L’Impératrice regarda autour d’elle, admirative de l’architecture solide, appelant au sentiment de sécurité et d’austérité et pourtant d’une richesse et d’une qualité d’ouvrage que l’on devait aux ingénieurs almaréens et aux althaïens réfugiés en ces murs présumés imprenables.
« - Pouvons-nous faire le grand tour avant de rejoindre la Citadelle ? J’adorerai discuter tout en marchant, sans parler de l’occasion rare de visiter Délimar en votre compagnie.

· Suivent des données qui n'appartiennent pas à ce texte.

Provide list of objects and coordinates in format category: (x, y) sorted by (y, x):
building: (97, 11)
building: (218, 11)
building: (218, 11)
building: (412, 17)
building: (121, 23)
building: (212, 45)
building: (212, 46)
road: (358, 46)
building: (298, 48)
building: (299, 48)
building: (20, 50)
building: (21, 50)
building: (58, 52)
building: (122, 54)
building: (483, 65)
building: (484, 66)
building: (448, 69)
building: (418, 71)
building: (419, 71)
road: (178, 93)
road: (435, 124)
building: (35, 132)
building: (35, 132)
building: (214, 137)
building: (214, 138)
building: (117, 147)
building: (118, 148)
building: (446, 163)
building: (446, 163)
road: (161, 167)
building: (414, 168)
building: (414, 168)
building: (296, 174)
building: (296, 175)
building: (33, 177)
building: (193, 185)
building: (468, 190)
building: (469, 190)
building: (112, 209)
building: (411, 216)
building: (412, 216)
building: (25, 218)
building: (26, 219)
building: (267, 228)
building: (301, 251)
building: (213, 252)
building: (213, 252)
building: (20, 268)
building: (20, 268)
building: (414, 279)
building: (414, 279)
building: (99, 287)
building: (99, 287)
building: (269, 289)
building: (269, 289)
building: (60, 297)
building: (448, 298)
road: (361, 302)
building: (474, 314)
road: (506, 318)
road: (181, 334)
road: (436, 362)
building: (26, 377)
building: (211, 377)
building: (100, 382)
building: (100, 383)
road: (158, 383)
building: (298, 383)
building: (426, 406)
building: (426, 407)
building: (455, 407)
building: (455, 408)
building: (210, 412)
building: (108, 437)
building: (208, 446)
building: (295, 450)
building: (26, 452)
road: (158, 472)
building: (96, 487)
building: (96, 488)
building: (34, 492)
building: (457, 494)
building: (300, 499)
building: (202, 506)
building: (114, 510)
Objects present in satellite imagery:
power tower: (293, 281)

Mais avant cela... »
Elle se tourna vers l’un des serviteurs qui constituaient sa suivance et l’homme en livrée impériale approcha avec un autre afin de déposer un petit coffre aux pieds du prévôt. Le contenant se révéla plein de petites poches en velours de différentes tailles et chacune accompagnée d’un pli contenant le nom, le niveau de magie ainsi que la somme des taxes dues pour chaque sélénien sur le sol délimarien. Victoria n’accorda pas le moindre regard à tout cela et continuait d’observer l’Intendante ainsi que ceux qui l’accompagnaient avec une expression sérieuse, attentive même si un léger sourire dans l’ourlet de ses lèvres adoucissait l’ensemble.
« - Je tenais aussi à vous offrir mes félicitations pour votre enfant ! Que votre lignée soit longue et sa santé solide. »
Dit-elle avec douceur sans oser en dire plus toutefois. Elle ne voulait pas paraître obséquieuse, car même si ses paroles étaient sincères, elle n'avait aucune idée de ce qu'était une grossesse, encore moins connaissait-elle les affres de l'accouchement ou d'être à la charge d'un nourrisson. Mais ses mots portaient leur vérité : les Svenn devaient perdurer et jamais elle ne souhaiterait à une mère aussi digne de perdre la chair de sa chair. Bien sûr, Luna était un cas à part... Son sourire s'agrandit alors qu'elle attendait et qu'elle ravalait son impatience et son excitation, même si elle n'avait qu'une envie : engager tout de suite une conversation plus intime avec la guerrière, mais Victoria rongea son frein avec superbe et croisa les mains en une posture sage et patiente.